As a surgeon, I’ve seen some pretty large tumors. I’ve excised fist-size thyroid cancers from people’s necks and abdominal masses bigger than your head. When I do, this is what almost invariably happens: the anesthesiologist puts the patient to sleep, the nurse unsnaps the gown, everyone takes a sharp breath, and someone blurts out, “How could someone let that thing get so huge?”
I try to describe how slowly and imperceptibly it grew. But staring at the beast it has become, no one buys the explanation. Even the patients are mystified. One day they looked in the mirror, they’ll say, and the mass seemed to have ballooned overnight. It hadn’t, of course. Usually, it’s been growing — and, worse, sometimes spreading — for years.
Too often, by the time a patient finally seeks help, I can’t help much.
It’s as true of societies as of individuals. We did not muster the will to reform our long-broken banking system, for example, until it actually collapsed in the Great Depression.
This is, in a nutshell, the trouble with our health care crisis. Our health care system has eroded badly, but it has not collapsed. So we do nothing.
Gawande suspects the only way to get reform is for the health care system to collapse:
The only time the country has enacted a large-scale health system change was after a collapse. In 1965, when Medicare was created for the elderly and disabled, some 70 percent had no coverage for hospital costs. We’re not that badly off yet. Our health care system is like one of those tumors growing in my patients. The only questions are: When will it become bad enough to make us act? And will that be too late?

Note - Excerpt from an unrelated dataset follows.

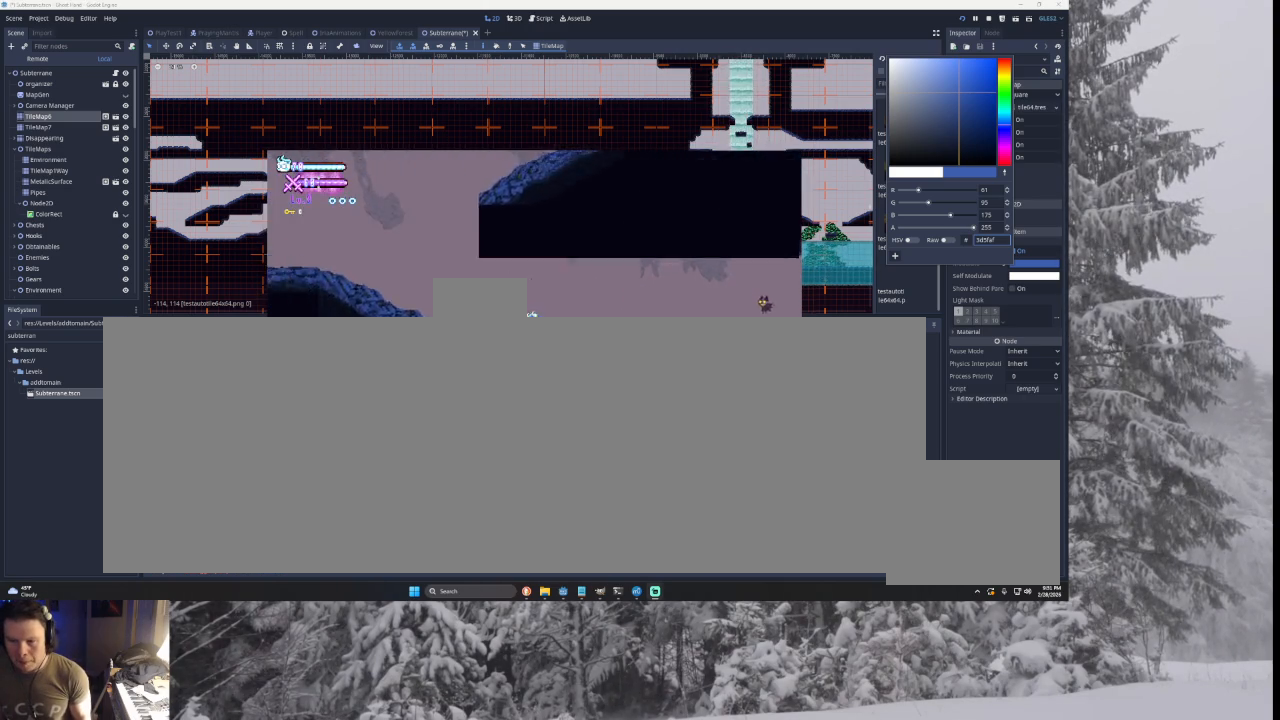
{"buttons": [], "left_stick": "center", "right_stick": "center", "events": [[133, "TRIANGLE", "up"], [433, "left_stick", "center"]]}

Reformers think we’re on the verge of waking up some morning, looking in the mirror and noticing the size of this tumor with enough alarm to do something radical about it. But isn’t it more likely we won’t?
Malcolm Gladwell has argued that when health care costs drive General Motors into bankruptcy, and 300,000 workers lose coverage overnight, that will be the next big crisis to prompt wholesale change. I thought so, too. But it now looks as if G.M. will instead wither slowly, shedding a plant here, a division there. And faced with a slow withering, we all just muddle on.
The case for sweeping reform — for severing health insurance from the workplace and creating a new system — is undeniable. But it’s going to be a long time before the large majority of Americans with decent coverage are persuaded to risk changing what they have. How then to cure a malignant health care system? Can we act before the patient collapses?
Gawande says "yes," but that, he wrote, will be his next column.
What's that saying? "An ounce of prevention is worth a pound of cure." But a pound of cure is so much more profitable. I suspect that is the real reason we are not seeing real reform.